(CNN) -- World markets endured another punishing session Friday as U.S. lawmakers' rejection of a $14 billion bailout for the ailing Detroit auto industry, weakening currencies in the U.S. and the UK and the bleak economic outlook weighed on investors' minds.
Wall Street traders watch the boards as the markets open Friday.

In New York, the Dow Jones closed slightly up -- about 0.75 percent -- after recouping early losses, according to early tallies.
Meanwhile the dollar continued to fall, hitting a 13-year low of 88.16 yen against the Japanese yen.
In the UK, the pound slipped further against the euro, hitting an all-time low of €1.118 as analysts predicted the currencies could be heading for parity. The pound has shed about 20 percent of its value against the euro in the past year.

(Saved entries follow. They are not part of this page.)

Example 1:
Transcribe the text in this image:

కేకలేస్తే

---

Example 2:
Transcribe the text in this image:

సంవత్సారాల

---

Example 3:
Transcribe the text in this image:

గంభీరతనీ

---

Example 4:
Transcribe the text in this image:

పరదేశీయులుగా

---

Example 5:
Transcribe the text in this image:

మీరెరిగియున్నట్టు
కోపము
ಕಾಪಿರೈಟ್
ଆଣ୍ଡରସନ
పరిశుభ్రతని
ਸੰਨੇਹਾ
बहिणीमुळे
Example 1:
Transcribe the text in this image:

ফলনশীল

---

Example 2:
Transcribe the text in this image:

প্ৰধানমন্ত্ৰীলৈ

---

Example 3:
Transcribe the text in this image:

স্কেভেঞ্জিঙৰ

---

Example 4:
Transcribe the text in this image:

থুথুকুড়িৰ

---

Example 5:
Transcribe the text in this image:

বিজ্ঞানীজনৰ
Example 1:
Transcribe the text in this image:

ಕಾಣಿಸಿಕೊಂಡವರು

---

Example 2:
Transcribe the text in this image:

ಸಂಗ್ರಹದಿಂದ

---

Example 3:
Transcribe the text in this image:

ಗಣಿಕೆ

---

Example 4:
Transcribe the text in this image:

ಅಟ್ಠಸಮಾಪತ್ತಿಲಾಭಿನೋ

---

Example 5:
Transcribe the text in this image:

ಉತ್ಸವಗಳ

In Brussels, European Union leaders approved a €200 billion ($267 billion) stimulus plan to help the bloc's battered economy by providing support for vulnerable sectors such as construction and motors.

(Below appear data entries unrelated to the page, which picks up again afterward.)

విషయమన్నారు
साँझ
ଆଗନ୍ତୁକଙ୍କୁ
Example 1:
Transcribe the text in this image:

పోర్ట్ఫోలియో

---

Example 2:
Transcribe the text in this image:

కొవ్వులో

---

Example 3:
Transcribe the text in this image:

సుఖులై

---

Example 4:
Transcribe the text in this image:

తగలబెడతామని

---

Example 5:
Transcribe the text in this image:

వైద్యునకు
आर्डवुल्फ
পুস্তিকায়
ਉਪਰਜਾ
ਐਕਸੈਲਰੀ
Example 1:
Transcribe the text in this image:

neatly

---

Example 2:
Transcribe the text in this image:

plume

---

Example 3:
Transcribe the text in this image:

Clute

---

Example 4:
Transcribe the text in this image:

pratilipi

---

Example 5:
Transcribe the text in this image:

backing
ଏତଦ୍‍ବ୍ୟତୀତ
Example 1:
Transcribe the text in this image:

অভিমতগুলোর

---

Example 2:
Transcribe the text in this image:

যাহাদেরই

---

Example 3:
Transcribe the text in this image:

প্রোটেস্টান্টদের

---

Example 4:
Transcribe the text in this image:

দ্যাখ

European stocks in France and Germany rallied a little after dipping more than 4 percent in morning trading. Paris' CAC closed down 2.5 percent and Frankfurt's DAX was down 1.8 percent.
In London, the FTSE 100 was down almost 100 points, or 2.2 percent. Banking stocks were hit hard as shareholders at HBOS voted in favor of a proposed takeover by Lloyds TSB -- a merger that will create a retail bank accounting for a quarter of British mortgages and half of savings.
Earlier, Japan's Nikkei 225 finished the day down 5.6 percent at 8,236, and Hong Kong's Hang Seng index slid 5.5 percent to 14,758. South Korea's Seoul Composite lost nearly 4.4 percent. Indexes in Sydney, ********* Jakarta, and and Singapore all closed the day sharply lower.
Experts fear the failure of the U.S. automaker bailout plan and the possible collapse of any of the "Big Three" -- General Motors, Ford and Chrysler -- could have devastating consequences for the economy far beyond the boardrooms and production lines of Detroit.